If your applications is contained in a single (local) file named wc.py, with an entry point called __main__ (see Writing Full-Featured Applications) you can run it as follows:

pydoop submit --upload-file-to-cache wc.py wc input output

where input (file or directory) and output (directory) are HDFS paths. Note that the output directory will not be overwritten: instead, an error will be generated if it already exists when you launch the program.

If your entry point has a different name, specify it via --entry-point.

The following table shows command line options for pydoop submit:

Short Long Meaning
  --num-reducers Number of reduce tasks. Specify 0 to only perform map phase
  --no-override-home Don’t set the script’s HOME directory to the $HOME in your environment.

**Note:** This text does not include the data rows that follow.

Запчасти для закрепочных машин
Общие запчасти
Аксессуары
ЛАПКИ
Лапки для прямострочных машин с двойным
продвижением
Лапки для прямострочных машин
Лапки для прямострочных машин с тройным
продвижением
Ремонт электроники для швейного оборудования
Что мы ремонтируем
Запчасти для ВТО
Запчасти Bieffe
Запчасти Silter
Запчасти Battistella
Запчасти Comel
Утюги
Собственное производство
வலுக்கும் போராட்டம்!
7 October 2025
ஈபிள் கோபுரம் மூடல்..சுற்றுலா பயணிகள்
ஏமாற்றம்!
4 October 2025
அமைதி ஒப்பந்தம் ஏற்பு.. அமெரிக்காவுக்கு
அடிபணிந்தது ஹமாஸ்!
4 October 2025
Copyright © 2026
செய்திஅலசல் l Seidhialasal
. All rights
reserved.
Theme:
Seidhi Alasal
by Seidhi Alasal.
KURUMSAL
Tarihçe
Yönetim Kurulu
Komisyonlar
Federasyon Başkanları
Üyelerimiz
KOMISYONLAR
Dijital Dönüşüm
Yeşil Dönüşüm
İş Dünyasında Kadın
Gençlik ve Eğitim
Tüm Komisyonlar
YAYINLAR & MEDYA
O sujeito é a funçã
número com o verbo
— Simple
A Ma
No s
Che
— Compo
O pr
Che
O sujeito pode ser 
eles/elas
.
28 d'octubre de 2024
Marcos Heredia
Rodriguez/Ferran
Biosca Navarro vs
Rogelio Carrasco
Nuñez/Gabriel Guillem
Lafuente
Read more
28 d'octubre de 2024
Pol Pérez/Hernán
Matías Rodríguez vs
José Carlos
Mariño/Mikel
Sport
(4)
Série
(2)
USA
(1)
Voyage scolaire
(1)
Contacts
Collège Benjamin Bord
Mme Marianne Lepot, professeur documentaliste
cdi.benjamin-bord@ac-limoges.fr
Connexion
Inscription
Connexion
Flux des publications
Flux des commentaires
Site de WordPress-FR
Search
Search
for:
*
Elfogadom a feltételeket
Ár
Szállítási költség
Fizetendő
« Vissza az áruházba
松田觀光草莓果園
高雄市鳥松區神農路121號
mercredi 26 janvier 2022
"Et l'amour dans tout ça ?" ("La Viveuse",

Hadoop will set it to the value of the ‘mapreduce.admin.user.home.dir’ property
  --no-override-env Use the default python executable and environment instead of overriding HOME, LD_LIBRARY_PATH and PYTHONPATH
-D   Set a Hadoop property, e.g., -D mapred.compress.map.output=true
  --python-zip Additional python zip file
  --upload-file-to-cache Upload and add this file to the distributed cache.
  --upload-archive-to-cache Upload and add this archive file to the distributed cache.
  --log-level Logging level
  --job-name name of the job
  --python-program python executable that should be used by the wrapper
  --pretend Do not actually submit a job, print the generated config settings and the command line that would be invoked
  --hadoop-conf Hadoop configuration file
  --disable-property-name-conversion Do not adapt property names to the hadoop version used.
  --mrv2 Use mapreduce v2 Hadoop Pipes framework. InputFormat and OutputFormat classes should be mrv2 compliant
  --local-fs Use a patched pipes submitter to sidestep a Hadoop security bug triggered when using local file systems
  --do-not-use-java-record-reader Disable java RecordReader
  --do-not-use-java-record-writer Disable java RecordWriter
  --input-format java classname of InputFormat. Default value depends on the mapreduce version used
  --output-format java classname of OutputFormat. Default value depends on the mapreduce version used
  --job-conf Set a Hadoop property, e.g., mapreduce.compress.map.output=true
  --libjars Additional comma-separated list of jar files
  --cache-file Add this HDFS file to the distributed cache as a file.
  --cache-archive Add this HDFS archive file to the distributed cacheas an archive.
  --entry-point Explicitly execute MODULE.ENTRY_POINT() in the launcher script.

Setting the Environment for your Program

When working on a shared cluster where you don’t have root access, you might have a lot of software installed in non-standard locations, such as your home directory. Since non-interactive ssh connections do not usually preserve your environment, you might lose some essential setting like LD_LIBRARY_PATH.

For this reason, by default pydoop submit copies some environment variables to the driver script that launches the job on Hadoop. If this behavior is not desired, you can disable it via the --no-override-env command line option.